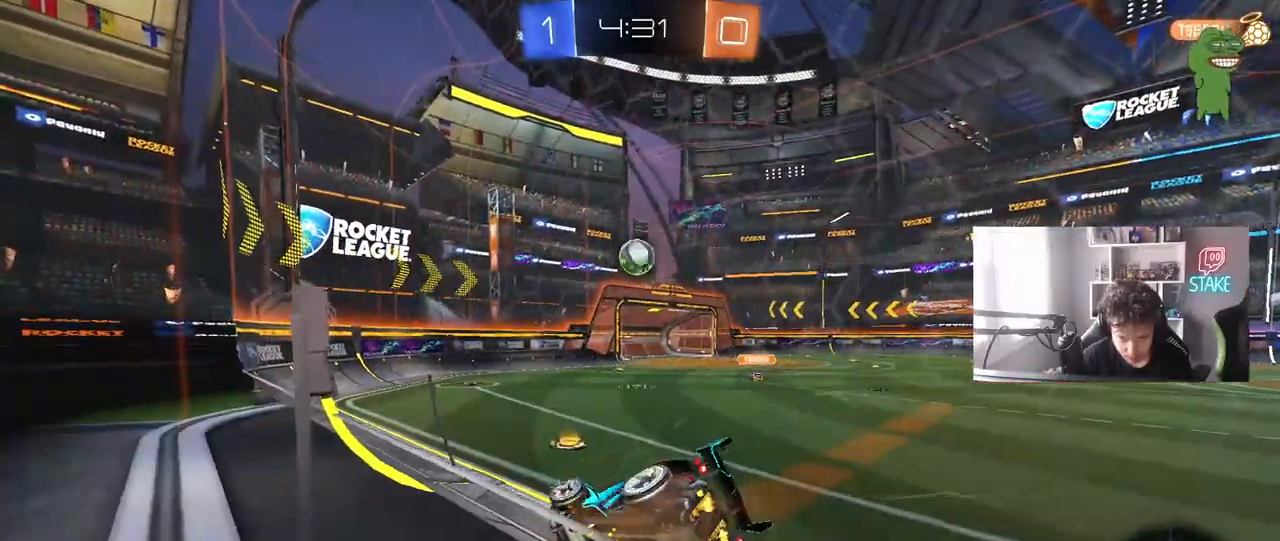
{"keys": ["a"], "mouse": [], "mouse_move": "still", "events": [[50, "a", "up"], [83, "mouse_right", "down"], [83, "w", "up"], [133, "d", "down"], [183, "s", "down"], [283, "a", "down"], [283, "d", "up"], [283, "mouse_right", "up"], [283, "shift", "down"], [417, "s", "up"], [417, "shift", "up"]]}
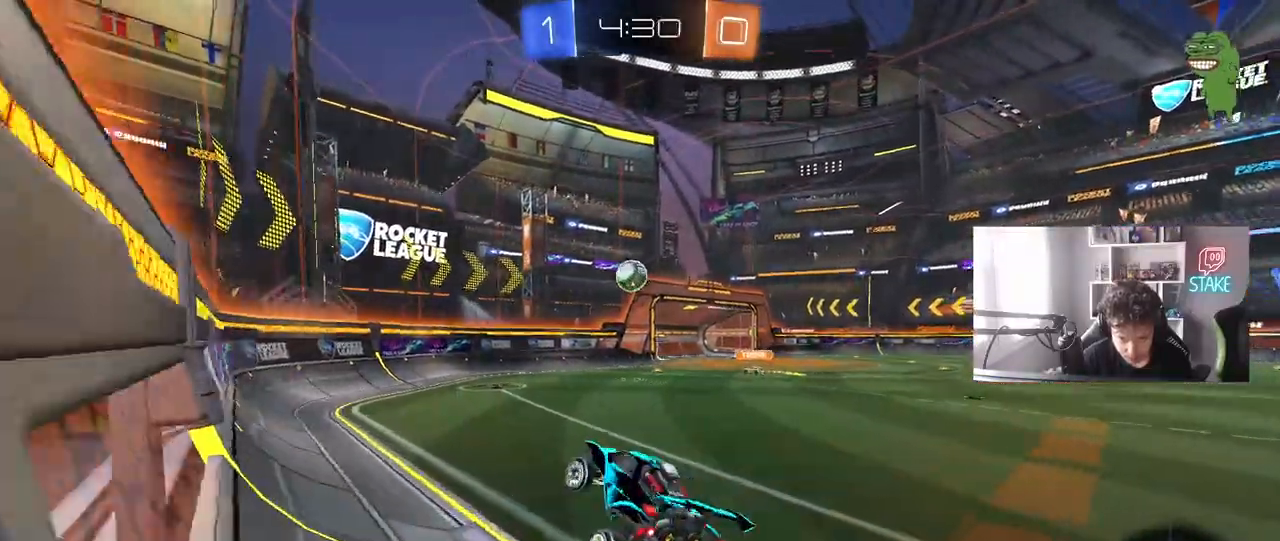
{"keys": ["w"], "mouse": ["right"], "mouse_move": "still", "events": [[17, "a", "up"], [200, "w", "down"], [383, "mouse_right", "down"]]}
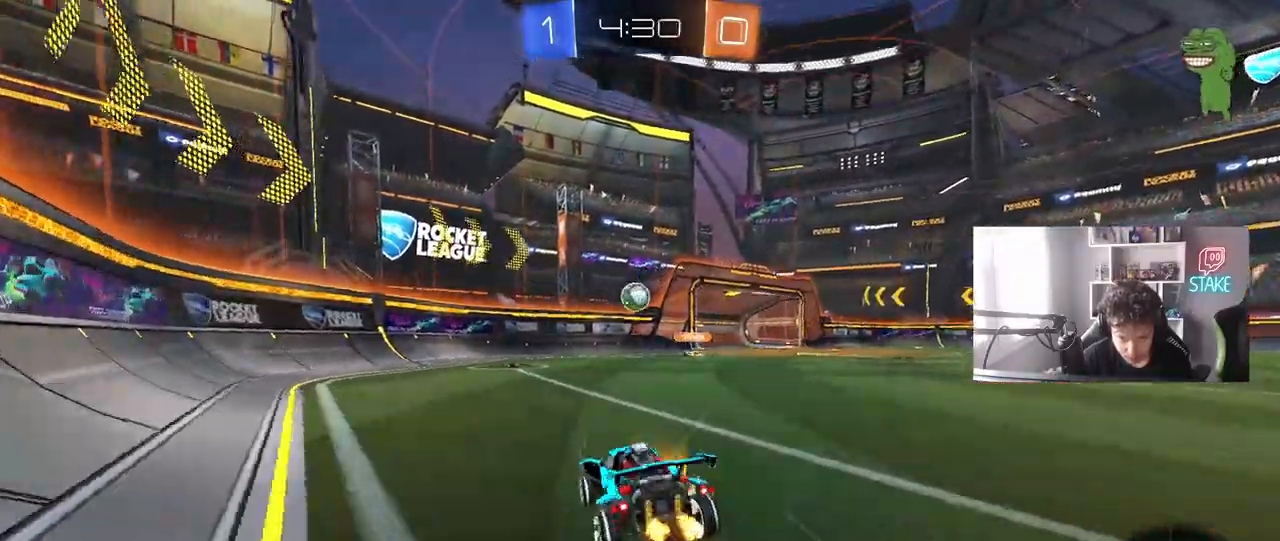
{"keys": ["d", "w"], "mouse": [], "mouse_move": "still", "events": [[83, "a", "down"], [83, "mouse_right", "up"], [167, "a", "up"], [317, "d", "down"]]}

- [TASK DETAILS] Leave the pictures out and return the rest of the listing exactly.

- [REPLY]
{"keys": ["a"], "mouse": [], "mouse_move": "still", "events": [[50, "a", "up"], [83, "mouse_right", "down"], [83, "w", "up"], [133, "d", "down"], [183, "s", "down"], [283, "a", "down"], [283, "d", "up"], [283, "mouse_right", "up"], [283, "shift", "down"], [417, "s", "up"], [417, "shift", "up"]]}
{"keys": ["w"], "mouse": ["right"], "mouse_move": "still", "events": [[17, "a", "up"], [200, "w", "down"], [383, "mouse_right", "down"]]}
{"keys": ["d", "w"], "mouse": [], "mouse_move": "still", "events": [[83, "a", "down"], [83, "mouse_right", "up"], [167, "a", "up"], [317, "d", "down"]]}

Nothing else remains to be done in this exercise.